------ Records for this exercise ------

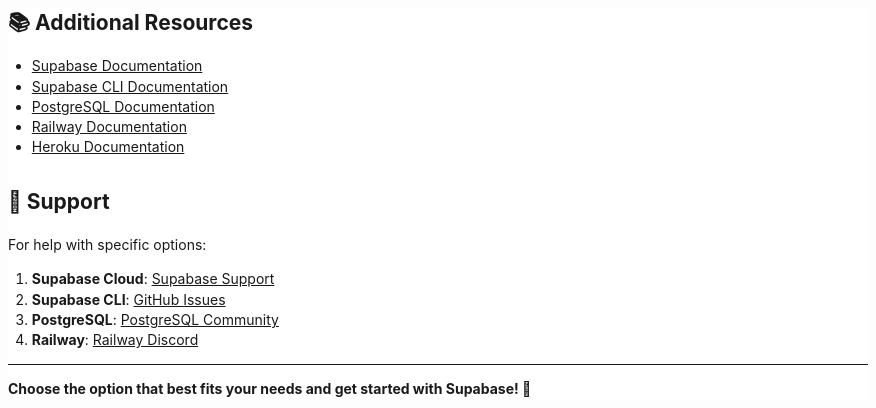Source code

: ## 📚 Additional Resources

- [Supabase Documentation](https://supabase.com/docs)
- [Supabase CLI Documentation](https://supabase.com/docs/reference/cli)
- [PostgreSQL Documentation](https://www.postgresql.org/docs/)
- [Railway Documentation](https://docs.railway.app/)
- [Heroku Documentation](https://devcenter.heroku.com/)

## 🤝 Support

For help with specific options:

1. **Supabase Cloud**: [Supabase Support](https://supabase.com/support)
2. **Supabase CLI**: [GitHub Issues](https://github.com/supabase/cli/issues)
3. **PostgreSQL**: [PostgreSQL Community](https://www.postgresql.org/community/)
4. **Railway**: [Railway Discord](https://discord.gg/railway)

---

**Choose the option that best fits your needs and get started with Supabase! 🚀**
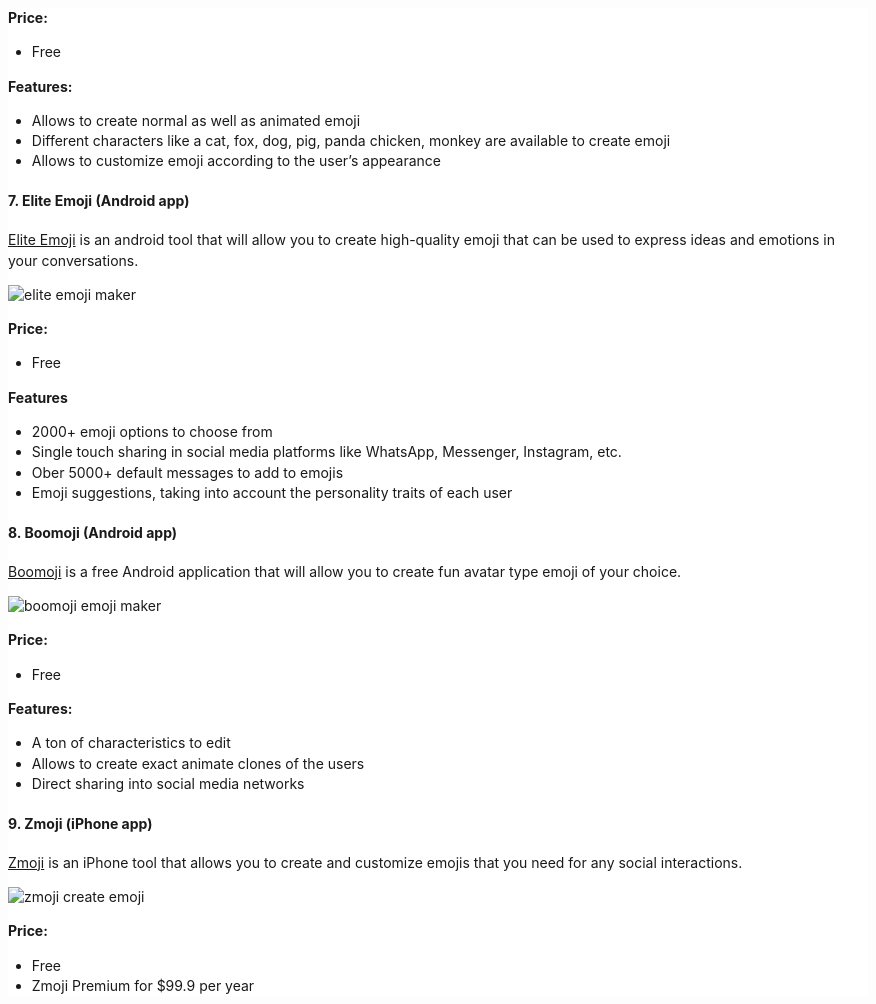 **Price:**

* Free

**Features:**

* Allows to create normal as well as animated emoji
* Different characters like a cat, fox, dog, pig, panda chicken, monkey are available to create emoji
* Allows to customize emoji according to the user’s appearance

#### 7. Elite Emoji (Android app)

[Elite Emoji](https://play.google.com/store/apps/details?id=com.wavemining.emoji.elite&hl=en) is an android tool that will allow you to create high-quality emoji that can be used to express ideas and emotions in your conversations.

![elite emoji maker](https://images.wondershare.com/filmora/article-images/7-elite-emoji-maker.jpg)

**Price:**

* Free

**Features**

* 2000+ emoji options to choose from
* Single touch sharing in social media platforms like WhatsApp, Messenger, Instagram, etc.
* Ober 5000+ default messages to add to emojis
* Emoji suggestions, taking into account the personality traits of each user

#### 8. Boomoji (Android app)

[Boomoji](https://boomoji.en.uptodown.com/android) is a free Android application that will allow you to create fun avatar type emoji of your choice.

![boomoji emoji maker](https://images.wondershare.com/filmora/article-images/8-boomoji-emoji-maker.jpg)

**Price:**

* Free

**Features:**

* A ton of characteristics to edit
* Allows to create exact animate clones of the users
* Direct sharing into social media networks

#### 9. Zmoji (iPhone app)

[Zmoji](https://apps.apple.com/US/app/id1112879753?mt=8) is an iPhone tool that allows you to create and customize emojis that you need for any social interactions.

![zmoji create emoji](https://images.wondershare.com/filmora/article-images/9-zmoji-maker.jpg)

**Price:**

* Free
* Zmoji Premium for $99.9 per year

------

Work instruction — Give back, word for word, only the lines above from the line holding "the user’s appearance" to the line holding "[Boomoji](https://boomoji.en.uptodown.com/android) is a", both included.

Solution to this exercise —
* Allows to customize emoji according to the user’s appearance

#### 7. Elite Emoji (Android app)

[Elite Emoji](https://play.google.com/store/apps/details?id=com.wavemining.emoji.elite&hl=en) is an android tool that will allow you to create high-quality emoji that can be used to express ideas and emotions in your conversations.

![elite emoji maker](https://images.wondershare.com/filmora/article-images/7-elite-emoji-maker.jpg)

**Price:**

* Free

**Features**

* 2000+ emoji options to choose from
* Single touch sharing in social media platforms like WhatsApp, Messenger, Instagram, etc.
* Ober 5000+ default messages to add to emojis
* Emoji suggestions, taking into account the personality traits of each user

#### 8. Boomoji (Android app)

[Boomoji](https://boomoji.en.uptodown.com/android) is a free Android application that will allow you to create fun avatar type emoji of your choice.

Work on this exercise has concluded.